■ WHAT TO PRODUCE ■
All lines holding the word "accessoires" are to be copied from the records beneath.
** Opening DATA TO PROCESS block **
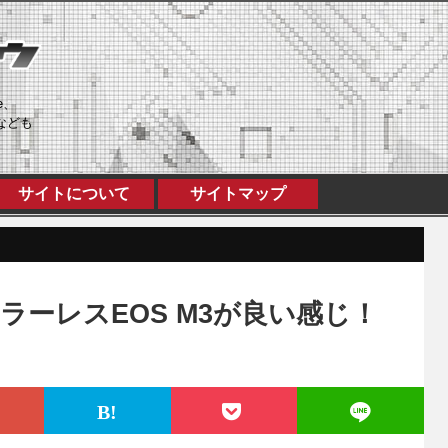
e、
なども
サイトについて
サイトマップ
ーレスEOS M3が良い感じ！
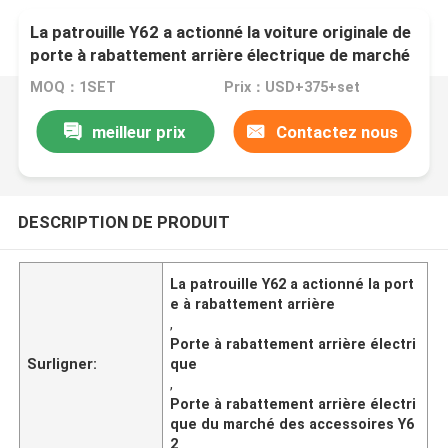
La patrouille Y62 a actionné la voiture originale de
porte à rabattement arrière électrique de marché
des accessoires de porte à rabattement arrière
MOQ：1SET
Prix：USD+375+set
colorimétrique
meilleur prix
Contactez nous
DESCRIPTION DE PRODUIT
La patrouille Y62 a actionné la port
e à rabattement arrière
,
Porte à rabattement arrière électri
Surligner:
que
,
Porte à rabattement arrière électri
que du marché des accessoires Y6
2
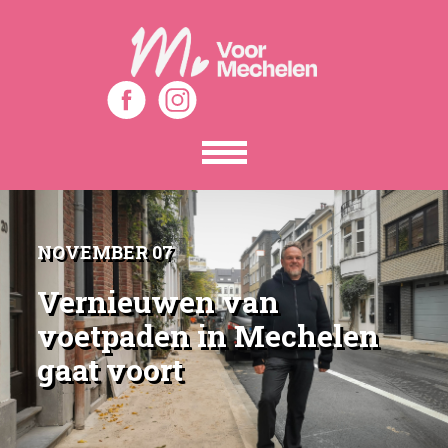
Toon
het
menu
NOVEMBER 07
Vernieuwen van
voetpaden in Mechelen
gaat voort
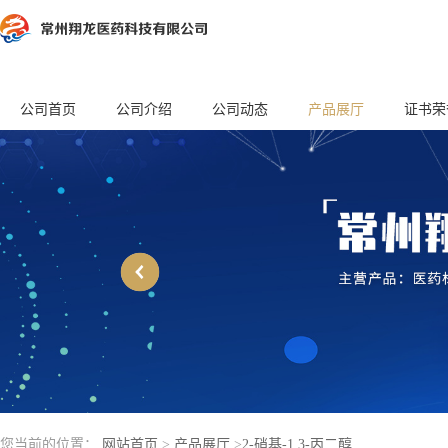
公司首页
公司介绍
公司动态
产品展厅
证书荣
您当前的位置：
网站首页
>
产品展厅
>
2-硝基-1,3-丙二醇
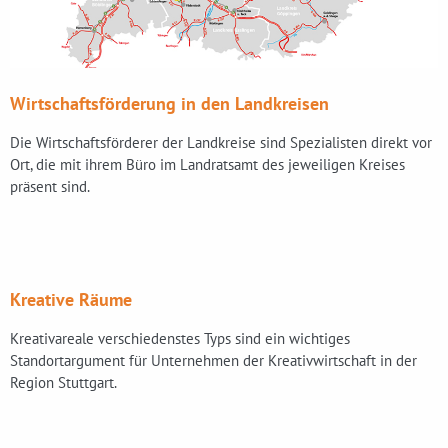
Wirtschaftsförderung in den Landkreisen
Die Wirtschaftsförderer der Landkreise sind Spezialisten direkt vor
Ort, die mit ihrem Büro im Landratsamt des jeweiligen Kreises
präsent sind.
Kreative Räume
Kreativareale verschiedenstes Typs sind ein wichtiges
Standortargument für Unternehmen der Kreativwirtschaft in der
Region Stuttgart.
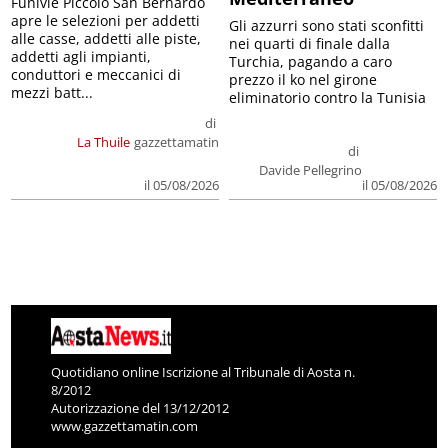
Funivie Piccolo San Bernardo
apre le selezioni per addetti
Gli azzurri sono stati sconfitti
alle casse, addetti alle piste,
nei quarti di finale dalla
addetti agli impianti,
Turchia, pagando a caro
conduttori e meccanici di
prezzo il ko nel girone
mezzi batt...
eliminatorio contro la Tunisia
di
La Thuile
gazzettamatin
di
Davide Pellegrino
il 05/08/2026
il 05/08/2026
Quotidiano online Iscrizione al Tribunale di Aosta n.
8/2012
Autorizzazione del 13/12/2012
www.gazzettamatin.com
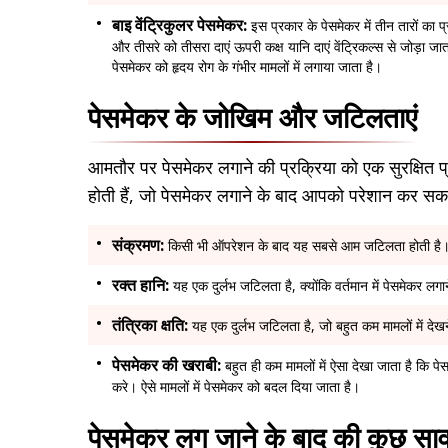
बाइ वेंट्रिकुलर पेसमेकर:
इस प्रकार के पेसमेकर में तीन तारों का प्र
और तीसरे को तीसरा दाएं ऊपरी कक्ष यानि दाएं वेंट्रिकल्स से जोड़ा ज
पेसमेकर को हृदय रोग के गंभीर मामलों में लगाया जाता है।
पेसमेकर के जोखिम और जटिलताएं
आमतौर पर पेसमेकर लगाने की प्रक्रिया को एक सुरक्षित प
होती हैं, जो पेसमेकर लगाने के बाद आपको परेशान कर सकती
संक्रमण:
किसी भी ऑपरेशन के बाद यह सबसे आम जटिलता होती है
रक्त हानि:
यह एक दुर्लभ जटिलता है, क्योंकि वर्तमान में पेसमेकर लग
तंत्रिका क्षति:
यह एक दुर्लभ जटिलता है, जो बहुत कम मामलों में देख
पेसमेकर की खराबी:
बहुत ही कम मामलों में ऐसा देखा जाता है कि प
करे। ऐसे मामलों में पेसमेकर को बदल दिया जाता है।
पेसमेकर लग जाने के बाद की कुछ साव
** Closing DATA TO PROCESS block **
■ ANSWER AREA ■
des accessoires de porte à rabattement arrière
que du marché des accessoires Y6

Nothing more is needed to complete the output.